The Apple users who fall victim to this new email phishing scam face an operation which aims to illegally acquire their Apple ID details together with App-Specific Passwords. The current phishing attempt which employs fake Apple security alerts to extract user credentials shows greater danger than previous attempts because it displays real Apple security alerts with frightening accuracy which enables users to be deceived into losing their account access.
The Fake Security Alert
The scam begins with an email that replicates an official Apple Support notification and in the subject line typically states that your App-Specific Password has been used to access a different device or that your account will be suspended because of suspicious login attempts.
Creating a Sense of Urgency
The scammers use fear tactics to create panic which prevents you from making sound decisions and the scammers want you to click their links right away because of this urgent situation they have created.
The “Cancel Request” Trap
The email will provide a large, official-looking button that says “Cancel Transaction” or “Secure Your Account.” The button directs you to a fake login page which hackers designed to look exactly like the real Apple website.
Stealing the Apple ID
The fake website will prompt users to enter their Apple ID and password as part of the identity verification process. The site uses a realistic appearance which deceives users into thinking they are on the official site when the URL in the address bar shows a slight variation from the actual address.
Targeting App-Specific Passwords
This scam specifically asks for “App-Specific Passwords.” These unique codes enable third-party applications to access your iCloud content. Hackers who acquire this information can bypass security systems through which they will reach your personal emails and contacts without using your primary password.
Bypassing Two-Factor Authentication
Some versions of this scam will even ask for the six-digit code sent to your trusted devices. The hackers will use the code you entered at the fake site to access your Apple account and change your recovery details.

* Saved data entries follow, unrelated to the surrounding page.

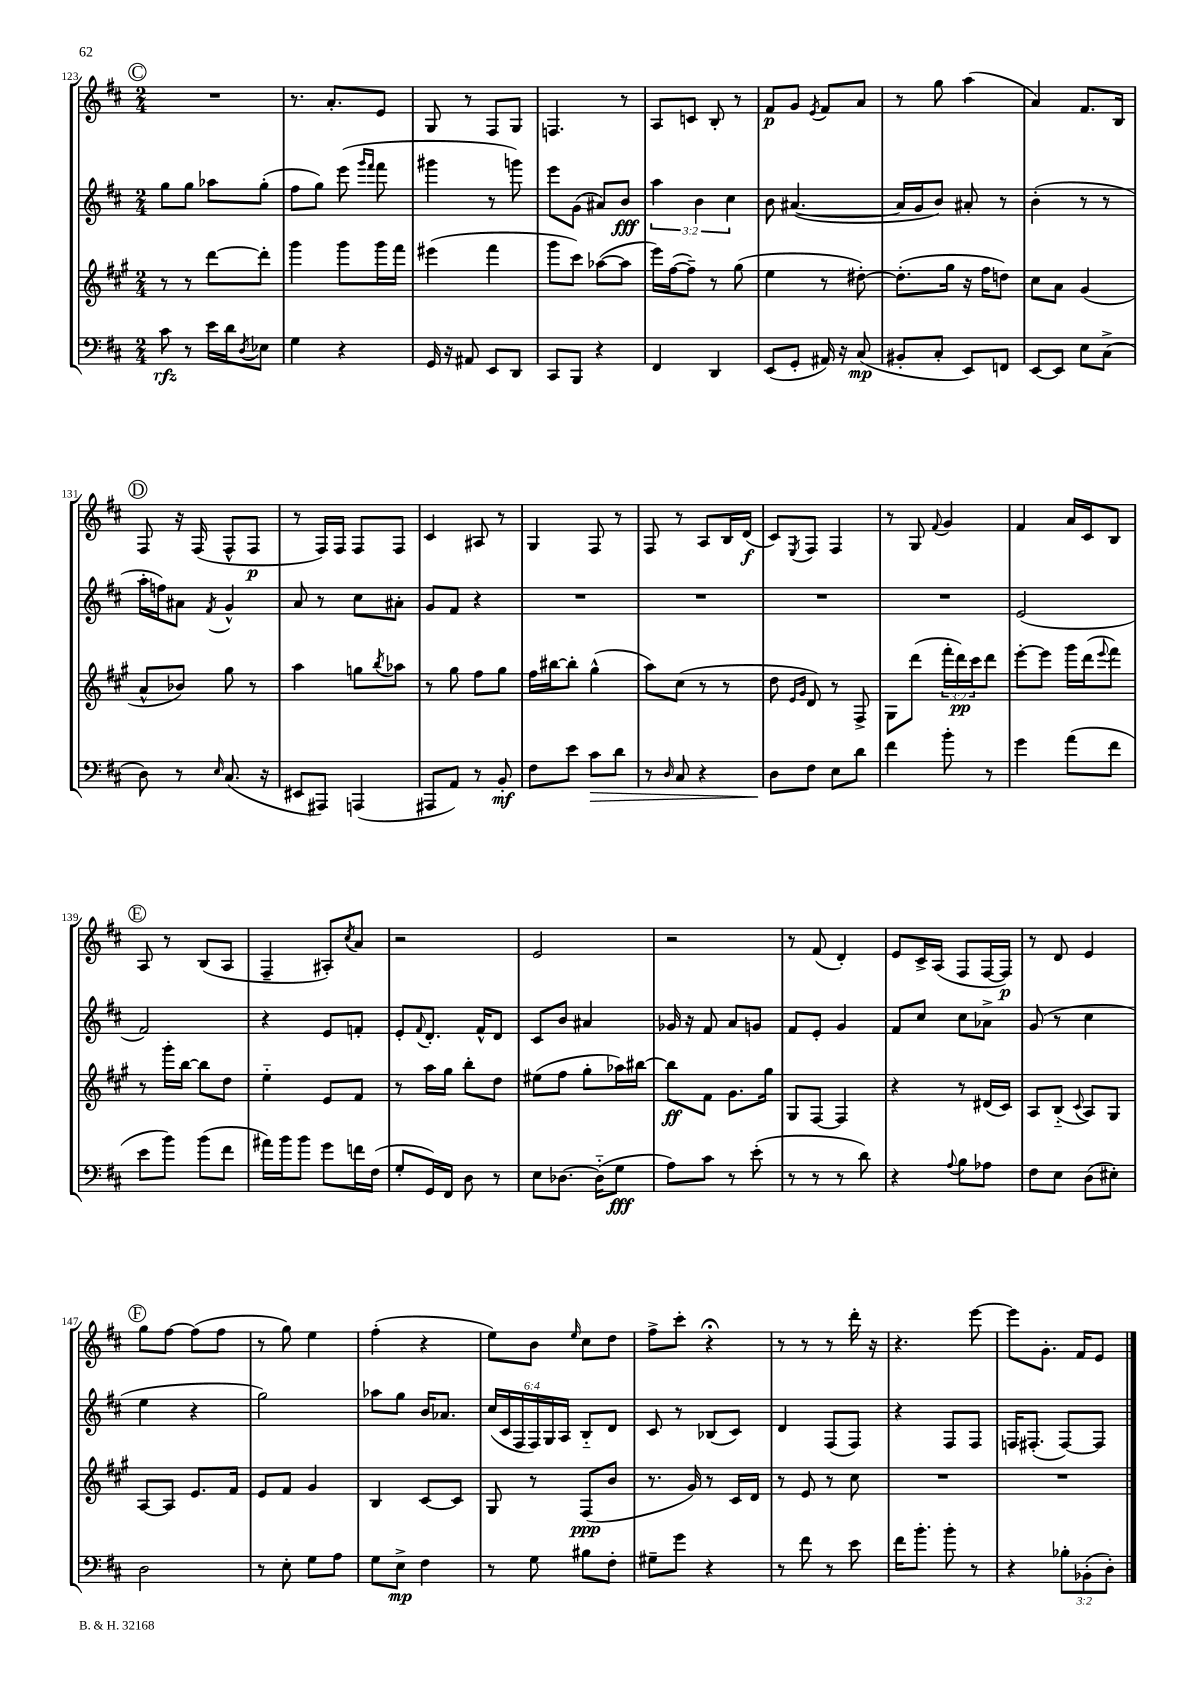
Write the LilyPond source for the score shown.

<<
\new StaffGroup <<
\new Staff = "s0" {
    \clef treble \key d \major \numericTimeSignature \time 2/4
    \mark \markup { \circle "C" } R2 |
    r8. a'8.-. e'8 |
    g8 r8 fis8 g8 |
    f4. r8 |
    a8 c'8 b8-. r8 |
    fis'8\p g'8 \acciaccatura { e'8 } fis'8 a'8 |
    r8 g''8 a''4( |
    a'4) fis'8. b16 |
    \mark \markup { \circle "D" } fis8 r16 fis16( fis8-^ fis8\p |
    r8 fis16) fis16 fis8 fis8 |
    cis'4 ais8 r8 |
    g4 fis8 r8 |
    fis8 r8 a8 b16 d'16\f( |
    cis'8) \acciaccatura { e8 } fis8 fis4 |
    r8 g8 \appoggiatura { fis'8 } g'4 |
    fis'4 a'16 cis'16 b8 |
    \mark \markup { \circle "E" } a8 r8 b8( a8 |
    fis4-- ais8-.) \acciaccatura { cis''8 } a'8 |
    r2 |
    e'2 |
    r2 |
    r8 fis'8( d'4-.) |
    e'8 cis'16-> a16( fis8 fis16~ fis16\p) |
    r8 d'8 e'4 |
    \mark \markup { \circle "F" } g''8 fis''8~ fis''8( fis''8 |
    r8 g''8) e''4 |
    fis''4-.( r4 |
    e''8) b'8 \grace { e''16 } cis''8 d''8 |
    fis''8-> cis'''8-. r4\fermata |
    r8 r8 r8 d'''16-. r16 |
    r4. e'''8~ |
    e'''8 g'8.-. fis'16 e'8 \bar "|." |
}
\new Staff = "s1" {
    \clef treble \key d \major \numericTimeSignature \time 2/4 \override Staff.TupletNumber.text = #tuplet-number::calc-fraction-text
    \mark \markup { \circle "C" } g''8 g''8 aes''8 g''8-.( |
    fis''8 g''8) e'''8( \grace { g'''16 fis'''16 } fis'''8 |
    gis'''4 r8 g'''8) |
    e'''8 g'8( ais'8) b'8\fff |
    \tuplet 3/2 { a''4 b'4 cis''4 } |
    b'8 ais'4.~( |
    ais'16 g'16 b'8) ais'8-. r8 |
    b'4-.( r8 r8 |
    \mark \markup { \circle "D" } a''16-. f''16) ais'8 \acciaccatura { fis'8 } g'4-^ |
    a'8 r8 cis''8 ais'8-. |
    g'8 fis'8 r4 |
    R2 |
    R2 |
    R2 |
    R2 |
    e'2( |
    \mark \markup { \circle "E" } fis'2) |
    r4 e'8 f'8-. |
    e'8-. \appoggiatura { fis'8 } d'8.-. fis'16-^ d'8 |
    cis'8 b'8 ais'4 |
    ges'16 r16 fis'8 a'8 g'8 |
    fis'8 e'8-. g'4 |
    fis'8 cis''8 cis''8 aes'8-> |
    g'8( r8 cis''4 |
    \mark \markup { \circle "F" } e''4 r4 |
    g''2) |
    aes''8 g''8 b'16 aes'8. |
    \tuplet 6/4 { cis''16( cis'16 fis16 fis16) g16 a16 } b8-_ d'8 |
    cis'8 r8 bes8( cis'8) |
    d'4 fis8( fis8) |
    r4 fis8 fis8 |
    f16 fis8.-.( fis8~) fis8 \bar "|." |
}
\new Staff = "s2" {
    \clef treble \key a \major \numericTimeSignature \time 2/4 \override Staff.TupletNumber.text = #tuplet-number::calc-fraction-text
    \mark \markup { \circle "C" } r8 r8 d'''8~ d'''8-. |
    gis'''4 gis'''8 gis'''16 fis'''16 |
    eis'''4( fis'''4 |
    gis'''8 cis'''8) aes''8~( aes''8 |
    e'''16) fis''16~( fis''8--) r8 gis''8( |
    e''4 r8 dis''8~-.) |
    dis''8.-.( gis''16 r16 fis''16 d''8) |
    cis''8 a'8 gis'4( |
    \mark \markup { \circle "D" } a'8-^ bes'8) gis''8 r8 |
    a''4 g''8 \acciaccatura { b''8 } aes''8 |
    r8 gis''8 fis''8 gis''8 |
    fis''16 bis''16~ bis''8-. gis''4-^( |
    a''8) cis''8( r8 r8 |
    d''8 \grace { e'16 gis'16 } d'8) r8 fis8-> |
    gis8 d'''8( \tuplet 3/2 { fis'''16-. d'''16\pp) cis'''16 } d'''8 |
    e'''8~-. e'''8 gis'''16 d'''16( \appoggiatura { e'''8 } fis'''8) |
    \mark \markup { \circle "E" } r8 gis'''16-. b''16~ b''8 d''8 |
    e''4-_ e'8 fis'8 |
    r8 a''16 gis''16 b''8-. d''8 |
    eis''8( fis''8 gis''8-. aes''16) bis''16~ |
    bis''8\ff fis'8 gis'8. gis''16 |
    gis8 fis8~ fis4 |
    r4 r8 dis'16( cis'16) |
    a8 b8-_( \appoggiatura { cis'8 } a8) gis8 |
    \mark \markup { \circle "F" } a8~ a8 e'8. fis'16 |
    e'8 fis'8 gis'4 |
    b4 cis'8~ cis'8 |
    gis8 r8 fis8\ppp( b'8 |
    r8. gis'16) r8 cis'16 d'16 |
    r8 e'8 r8 cis''8 |
    R2 |
    R2 \bar "|." |
}
\new Staff = "s3" {
    \clef bass \key d \major \numericTimeSignature \time 2/4 \override Staff.TupletNumber.text = #tuplet-number::calc-fraction-text
    \mark \markup { \circle "C" } cis'8\rfz r8 e'16 d'16 \acciaccatura { d8 } ees8 |
    g4 r4 |
    g,16 r16 ais,8 e,8 d,8 |
    cis,8 b,,8 r4 |
    fis,4 d,4 |
    e,8( g,8-. ais,16) r16 cis8\mp( |
    bis,8-. cis8-. e,8) f,8 |
    e,8~ e,8 e8 cis8->( |
    \mark \markup { \circle "D" } d8) r8 \grace { e16 } cis8.( r16 |
    eis,8 ais,,8) a,,4( |
    ais,,8 a,8) r8 b,8-.\mf |
    fis8 e'8 cis'8\> d'8 |
    r8 \grace { d16 } cis8 r4 |
    d8\! fis8 e8 d'8 |
    fis'4 b'8-. r8 |
    g'4 a'8( fis'8 |
    \mark \markup { \circle "E" } e'8 b'8) b'8( fis'8 |
    ais'16) b'16 b'8 g'8 f'16 fis16( |
    g8-. g,16) fis,16 d8 r8 |
    e8 des8.~ des16-_( g8\fff |
    a8) cis'8 r8 e'8-.( |
    r8 r8 r8 d'8) |
    r4 \appoggiatura { a8 } b8 aes8 |
    fis8 e8 d8( eis8-.) |
    \mark \markup { \circle "F" } d2 |
    r8 e8-. g8 a8 |
    g8 e8->\mp fis4 |
    r8 g8 bis8 fis8-. |
    gis8-- g'8 r4 |
    r8 fis'8 r8 e'8 |
    fis'16 b'8.-. b'8-. r8 |
    r4 \tuplet 3/2 { bes8-. bes,8-.( d8-.) } \bar "|." |
}
>>
>>
\layout { \context { \Score currentBarNumber = #123 } }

Avoid Clicking Links in Emails
The safest rule is to never click a link in a security email, you should manually type icloud.com or https://www.google.com/search?q=appleid.apple.com into your web browser to reach the site if you suspect an issue with your account access. You will receive a notification about any actual account problems after you complete your secure login.

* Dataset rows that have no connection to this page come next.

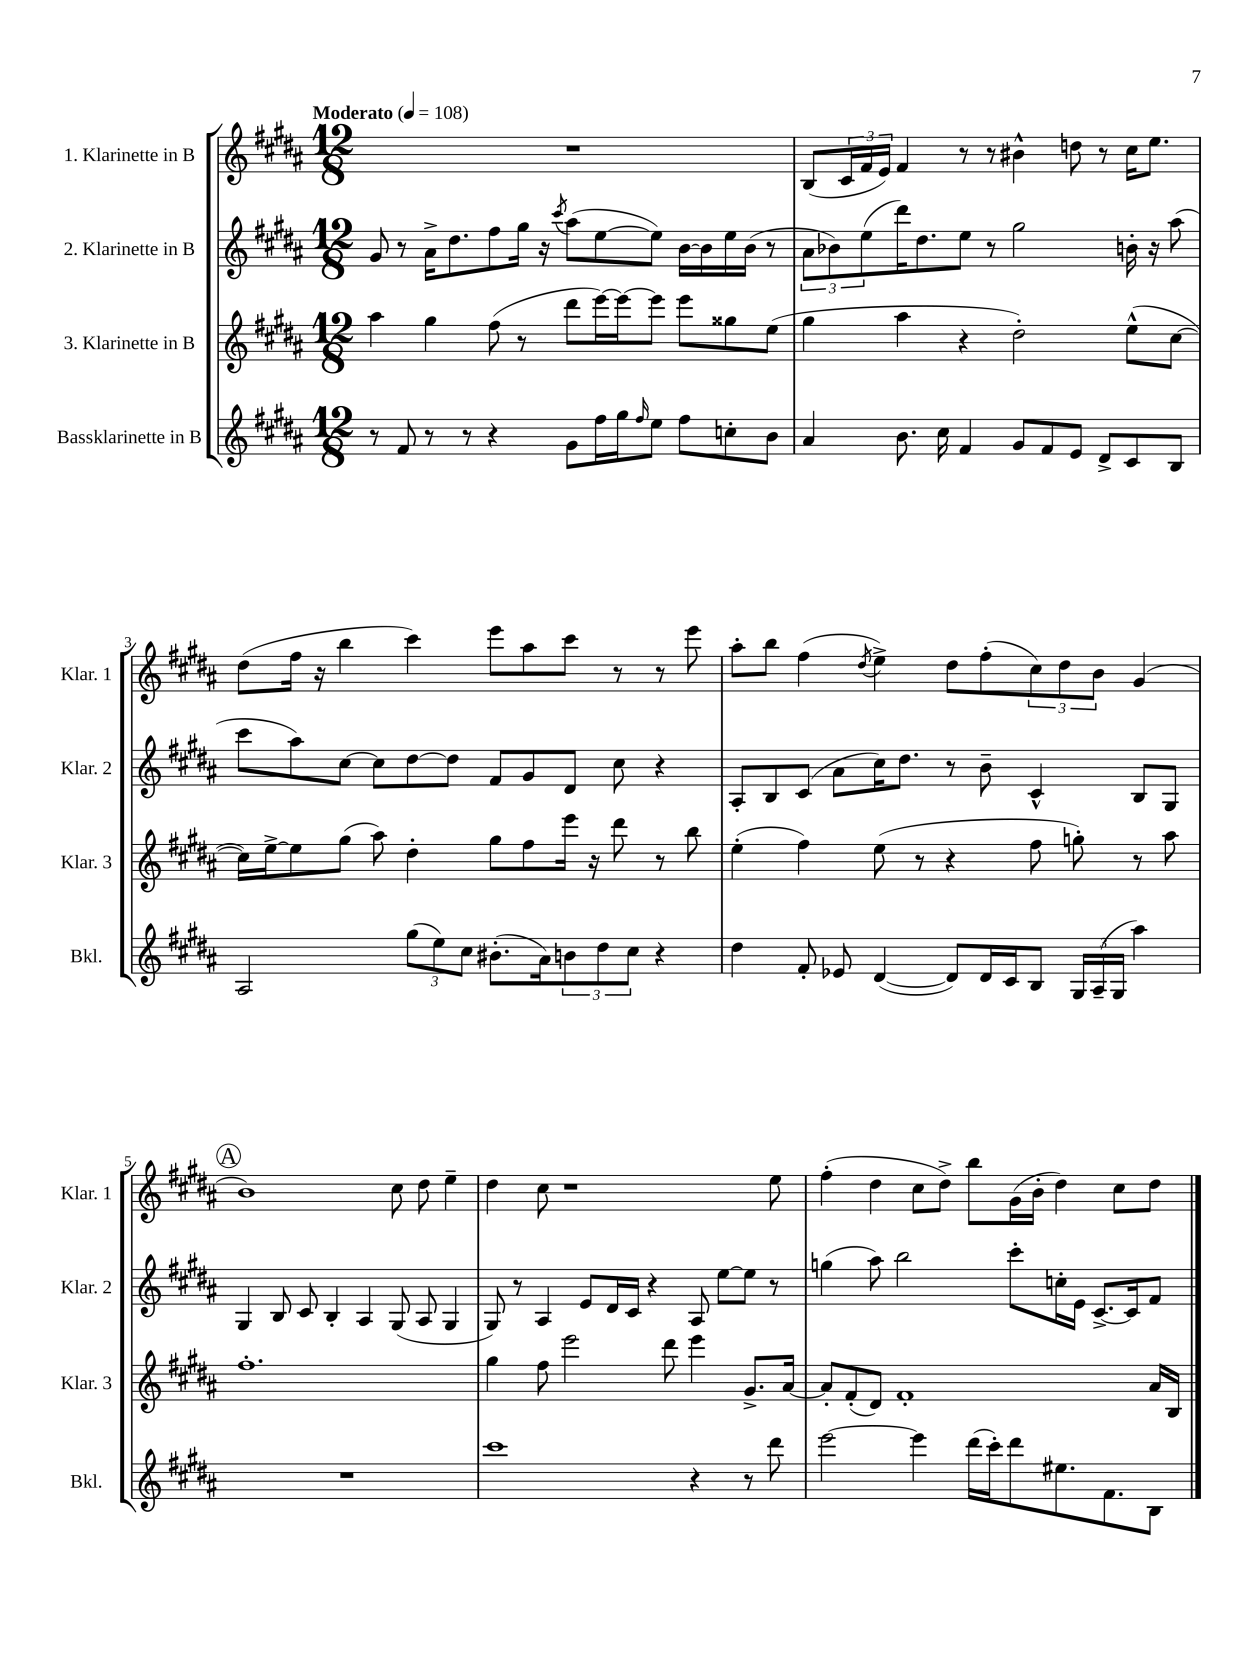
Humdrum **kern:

**kern	**kern	**kern	**kern
*part4	*part3	*part2	*part1
*staff4	*staff3	*staff2	*staff1
*I"Bassklarinette in B	*I"3. Klarinette in B	*I"2. Klarinette in B	*I"1. Klarinette in B
*I'Bkl.	*I'Klar. 3	*I'Klar. 2	*I'Klar. 1
*clefG2	*clefG2	*clefG2	*clefG2
*k[f#c#g#d#a#]	*k[f#c#g#d#a#]	*k[f#c#g#d#a#]	*k[f#c#g#d#a#]
*M12/8	*M12/8	*M12/8	*M12/8
*MM108	*MM108	*MM108	*MM108
=1	=1	=1	=1
!	!	!	!LO:TX:a:B:t=Moderato
8r	4aa#\	8g#/	1.r
8f#/	.	8r	.
8r	4gg#\	16a#^\KL	.
.	.	8.dd#\	.
8r	.	.	.
4r	(8ff#\	8ff#\	.
.	8r	16gg#\Jk	.
.	.	16r	.
.	.	8qccc#/	.
8g#\L	8ddd#\L	(8aa#\L	.
16ff#\L	[16eee\L)	[8ee\	.
16gg#\J	16eee\J_	.	.
16qqff#/	.	.	.
8ee\J	8eee\J]	8ee\J])	.
8ff#\L	8eee\L	[16b\LL	.
.	.	16b\]	.
8ccn'\	8gg##X\	16ee\	.
.	.	(16b\JJ	.
8b\J	(8ee\J	8r	.
=2	=2	=2	=2
4a#/	4gg#\	12a#\L	(8B/L
.	.	12b-X\)	.
.	.	.	24c#/L
.	.	(12ee\	24f#/
.	.	.	24e/JJ)
8.b\	4aa#\	16ddd#\K)	4f#/
.	.	8.dd#\	.
16cc#\	.	.	.
4f#/	4r	8ee\J	8r
.	.	8r	8r
8g#/L	2dd#'\)	2gg#\	4b#X^^\
8f#/	.	.	.
8e/J	.	.	8ddn\
8d#^/L	.	.	8r
8c#/	(8ee^^\L	16bn'\	16cc#\KL
.	.	16r	8.ee\J
8B/J	[8cc#\J	(8aa#\	.
!!LO:LB:g=z
=3	=3	=3	=3
2A#/	16cc#\LL])	8ccc#\L	(8dd#\L
.	[16ee^\J	.	.
.	8ee\]	8aa#\)	16ff#\Jk
.	.	.	16r
.	(8gg#\J	[8cc#\J	4bb\
.	8aa#\)	8cc#\L]	.
(12gg#\L	4dd#'\	[8dd#\	4ccc#\)
12ee\)	.	.	.
.	.	8dd#\J]	.
12cc#\J	.	.	.
(8.b#X'\L	8gg#\L	8f#/L	8eee\L
.	8ff#\	8g#/	8aa#\
16a#\k)	.	.	.
12bn\	16eee\Jk	8d#/J	8ccc#\J
.	16r	.	.
12dd#\	.	.	.
.	8ddd#\	8cc#\	8r
12cc#\J	.	.	.
4r	8r	4r	8r
.	8bb\	.	8eee\
=4	=4	=4	=4
4dd#\	(4ee'\	8A#'/L	8aa#'\L
.	.	8B/	8bb\J
8f#'/	4ff#\)	(8c#/J	(4ff#\
8e-X/	.	8a#\L	.
.	.	.	8qdd#/
([4d#/	(8ee\	16cc#\K)	4ee^\)
.	.	8.dd#\J	.
.	8r	.	.
8d#/L])	4r	8r	8dd#\L
16d#/L	.	8b~\	(8ff#'\
16c#/J	.	.	.
8B/J	8ff#\	4c#^^/	12cc#\)
.	.	.	12dd#\
24G#/LL	8ggn'\)	.	.
(24A#~/	.	.	12b\J
24G#/JJ	.	.	.
4aa#\)	8r	8B/L	(4g#/
.	8aa#\	8G#/J	.
!!LO:LB:g=z
!!LO:REH:place=s1:t=A
=5	=5	=5	=5
1.r	1.ff#'	4G#/	1b)
.	.	8B/	.
.	.	8c#/	.
.	.	4B'/	.
.	.	4A#/	.
.	.	(8G#/	8cc#\
.	.	8A#/	8dd#\
.	.	4G#/	4ee~\
=6	=6	=6	=6
1ccc#	4gg#\	8G#/)	4dd#\
.	.	8r	.
.	8ff#\	4A#/	8cc#\
.	2eee\	.	1r
.	.	8e/L	.
.	.	16d#/L	.
.	.	16c#/JJ	.
.	.	4r	.
.	8ddd#\	.	.
4r	4eee\	8A#/	.
.	.	[8ee\L	.
8r	8.g#^/L	8ee\J]	.
8ddd#\	.	8r	8ee\
.	[16a#/Jk	.	.
=7	=7	=7	=7
[2eee\	8a#'/L]	(4ggn\	(4ff#'\
.	(8f#'/	.	.
.	8d#/J)	8aa#\)	4dd#\
.	1f#'	2bb\	.
4eee\]	.	.	8cc#\L
.	.	.	8dd#^\J)
(16ddd#\LL	.	.	8bb\L
16ccc#'\J)	.	.	.
8ddd#\	.	8ccc#'\L	(16g#\L
.	.	.	16b'\JJ
8.ee#X\	.	16ccn'\L	4dd#\)
.	.	16e\JJ	.
.	.	[8.c#^/L	.
8.f#\	.	.	.
.	.	.	8cc#\L
.	.	16c#/k]	.
8B\J	16a#/LL	8f#/J	8dd#\J
.	16B/JJ	.	.
==	==	==	==
*-	*-	*-	*-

The “Direct Download” Threat
Some of these emails may contain an attachment, like a “PDF Receipt” for a fake purchase. Never open these attachments. The files contain malware which will capture your keystrokes and take your data from your computer or phone.
Use a Password Manager
Password managers work effectively to protect users from phishing attacks. Password managers will not automatically complete your password entry on fake scam sites because they know the authentic website address. The site will be identified as fake if your password manager does not prompt you to complete your login details.
Report and Delete
You need to forward the email to reportphishing@apple.com and then remove it from your inbox after receiving one of these messages. The email confirmation which you handle through “unsubscribe” or “reply” actions enables scammers to determine that your email account is being used.